Effectivement, pourquoi suivre un MBA onéreux alors que pour quelques centaines d’euros (ou dollars), voire quelques milliers de dollars en multipliant les Moocs comme Laurie Pickard, on peut suivre des cours top niveau sans bouger de sa tablette, de son smartphone ou de son ordinateur. Parce que dans un programme MBA, certes les cours magistraux sont importants, mais l’essentiel est ailleurs. D’abord dans les masters class animées par des intervenants de haut vol et des sommités du monde économique et donc des échanges qui en découlent. « Les cadres dirigeants qui se lancent dans un MBA ont certes une volonté d’associer une belle marque à leur CV mais aussi envie de passer du temps au vert. Ils préfèrent se rendre sur un campus que de suivre une formation depuis chez eux », insiste Mathieu Nebra, co-fondateur d’OpenClassrooms. Ils prennent du recul mais aussi, et surtout, se tissent un réseau ultra qualifié durant les 12 à 18 mois passés entre "MBAmers". Ces programmes à visée internationale permettent de se faire un réseau hors norme dans le monde entier. Des établissements comme l’EPITA et l’ISG (Ionis Education Group), qui proposaient jusqu’alors des MBA 100 % en ligne vont ainsi réintégrer une rencontre physique entre participants chaque trimestre afin d’encourager encore davantage les échanges entre pairs. Cette fois pas de manière virtuelle mais de vive voix. Coût de l’opération : plus de 3 000 euros pour ce MBA online, soit 9 000 euros au total. « Le prix comprend 350 heures de cours vidéo spécialement réalisés pour ce format online mais animés par les mêmes intervenants que ceux de notre MBA présentiel.
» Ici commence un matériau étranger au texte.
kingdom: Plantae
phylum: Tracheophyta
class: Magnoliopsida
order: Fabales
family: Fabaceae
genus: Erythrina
À cela s’ajoutent 370 heures de projets encadrés à réaliser individuellement ou en groupe tout au long du cursus, le tutorat des participants et l’organisation des rencontres trimestrielles durant 18 mois », détaille Fabrice Bardèche, vice-président exécutif de Ionis Education Group.

 

Pour lui, les Moocs lancés par les écoles ne sont que des produits d’appel, des « vitrines visant à faire connaître notre savoir-faire ». « En signant pour un MBA dans l’un de nos établissements, les participants achètent un encadrement sur la durée et rajoutent 65 000 alumni à leur réseau professionnel, ce qui n’est pas nécessairement le cas dans un Mooc. Notamment dans les Moocs gratuits », conclut-il. Alors la bataille MBA versus Mooc aura-t-elle lieu ? Pas si sûr. Ou en tout cas pas de manière uniforme pour toutes les générations et toutes les catégories de cadres.